◆ Supplied records
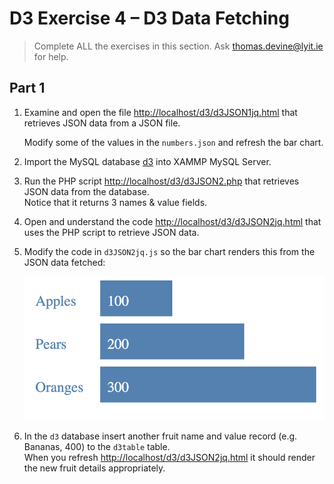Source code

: # D3 Exercise 4 – D3 Data Fetching
		
> Complete ALL the exercises in this section. Ask thomas.devine@lyit.ie for help.


## Part 1

1.	Examine and open the file [http://localhost/d3/d3JSON1jq.html](http://localhost/d3/d3JSON1jq.html) that retrieves JSON data from a JSON file.

    Modify some of the values in the ``numbers.json`` and refresh the bar chart.

1.	Import the MySQL database [d3](http://localhost/d3/d3.sql) into XAMMP MySQL Server.  

1.  Run the PHP script [http://localhost/d3/d3JSON2.php](http://localhost/d3/d3JSON2.php) that retrieves JSON data from the database.  
    Notice that it returns 3 names & value fields.

1.  Open and understand the code [http://localhost/d3/d3JSON2jq.html](http://localhost/d3/d3JSON2jq.html) that uses the PHP script to retrieve JSON data.

1.  Modify the code in ``d3JSON2jq.js`` so the bar chart renders this from the JSON data fetched:

    ![img](../images/barChart4.png)

1.  In the ``d3`` database insert another fruit name and value record (e.g. Bananas, 400) to the ``d3table`` table.  
    When you refresh [http://localhost/d3/d3JSON2jq.html](http://localhost/d3/d3JSON2jq.html) it should render the new fruit details appropriately.


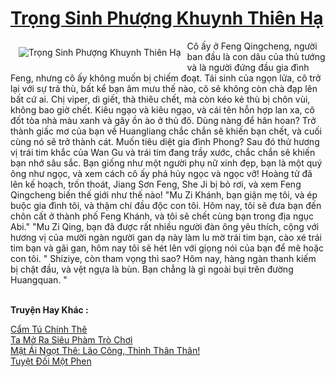 <a href="https://truyentiki.com/trong-sinh-phuong-khuynh-thien-ha.30409/" title="Trọng Sinh Phượng Khuynh Thiên Hạ"><h1>Trọng Sinh Phượng Khuynh Thiên Hạ</h1></a><div style="display:table"><img align="right" style="float: left; padding: 10px;" src="https://truyentiki.com/a/img/str/src/30409.jpg" alt="Trọng Sinh Phượng Khuynh Thiên Hạ">Cô ấy ở Feng Qingcheng, người ban đầu là con dâu của thủ tướng và là người đứng đầu gia đình Feng, nhưng cô ấy không muốn bị chiếm đoạt. Tái sinh của ngọn lửa, cô trở lại với sự trả thù, bất kể bạn âm mưu thế nào, cô sẽ không còn chà đạp lên bất cứ ai. Chị viper, dì giết, thà thiêu chết, mà còn kéo kẻ thù bị chôn vùi, không bao giờ chết. Kiêu ngạo và kiêu ngạo, và cái tên hỗn hợp lan xa, cô đốt tòa nhà màu xanh và gây ồn ào ở thủ đô. Dùng nàng để hân hoan? Trở thành giấc mơ của bạn về Huangliang chắc chắn sẽ khiến bạn chết, và cuối cùng nó sẽ trở thành cát. Muốn tiêu diệt gia đình Phong? Sau đó thử hương vị trái tim khắc của Wan Gu và trái tim đang trầy xước, chắc chắn sẽ khiến bạn nhớ sâu sắc. Bạn giống như một người phụ nữ xinh đẹp, bạn là một quý ông như ngọc, và xem cách cô ấy phá hủy ngọc và ngọc vỡ! Hoàng tử đã lên kế hoạch, trốn thoát, Jiang Sơn Feng, She Ji bị bỏ rơi, và xem Feng Qingcheng biến thế giới như thế nào! "Mu Zi Khánh, bạn giận mẹ tôi, và ép buộc gia đình tôi, và thậm chí đầu độc con tôi. Hôm nay, tôi sẽ đưa bạn đến chôn cất ở thành phố Feng Khánh, và tôi sẽ chết cùng bạn trong địa ngục Abi." "Mu Zi Qing, bạn đã được rất nhiều người đàn ông yêu thích, cộng với hương vị của mười ngàn người gan dạ này làm lu mờ trái tim bạn, cào xé trái tim bạn và gãi gan, hôm nay tôi sẽ hét lên với giọng nói của bạn để mê hoặc con tôi. " Shiziye, còn tham vọng thì sao? Hôm nay, hàng ngàn thanh kiếm bị chặt đầu, và vệt ngựa là bùn. Bạn chẳng là gì ngoài bụi trên đường Huangquan. "</div><p><br><b>Truyện Hay Khác :</b></p><a href="https://truyentiki.com/cam-tu-chinh-the.30408/" alt="Cẩm Tú Chính Thê">Cẩm Tú Chính Thê</a><br/><a href="https://github.com/nownovels/top500/tree/master/truyenhay/33614/" alt="Ta Mở Ra Siêu Phàm Trò Chơi">Ta Mở Ra Siêu Phàm Trò Chơi</a><br/><a href="https://github.com/nownovels/top500/tree/master/truyenhay/33655/" alt="Mật Ái Ngọt Thê: Lão Công, Thỉnh Thân Thân!">Mật Ái Ngọt Thê: Lão Công, Thỉnh Thân Thân!</a><br/><a href="https://truyentiki.wordpress.com/2020/06/08/tuyet-doi-mot-phen/" alt="Tuyệt Đối Một Phen">Tuyệt Đối Một Phen</a><br/>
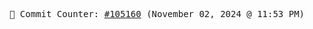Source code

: <p align="center">
    <samp>
        📮 Commit Counter: <a href="https://github.com/Javascript-void0/Javascript-void0/commits/main">#105160</a> (November 02, 2024 @ 11:53 PM)
    </samp>
</p>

◆ Exercise directions
Take the lines above from the top of the records through the one with "When you refresh" and repeat them exactly, without any pictures.

◆ Result of the task
Source code

: # D3 Exercise 4 – D3 Data Fetching
		
> Complete ALL the exercises in this section. Ask thomas.devine@lyit.ie for help.


## Part 1

1.	Examine and open the file [http://localhost/d3/d3JSON1jq.html](http://localhost/d3/d3JSON1jq.html) that retrieves JSON data from a JSON file.

    Modify some of the values in the ``numbers.json`` and refresh the bar chart.

1.	Import the MySQL database [d3](http://localhost/d3/d3.sql) into XAMMP MySQL Server.  

1.  Run the PHP script [http://localhost/d3/d3JSON2.php](http://localhost/d3/d3JSON2.php) that retrieves JSON data from the database.  
    Notice that it returns 3 names & value fields.

1.  Open and understand the code [http://localhost/d3/d3JSON2jq.html](http://localhost/d3/d3JSON2jq.html) that uses the PHP script to retrieve JSON data.

1.  Modify the code in ``d3JSON2jq.js`` so the bar chart renders this from the JSON data fetched:

    ![img](../images/barChart4.png)

1.  In the ``d3`` database insert another fruit name and value record (e.g. Bananas, 400) to the ``d3table`` table.  
    When you refresh [http://localhost/d3/d3JSON2jq.html](http://localhost/d3/d3JSON2jq.html) it should render the new fruit details appropriately.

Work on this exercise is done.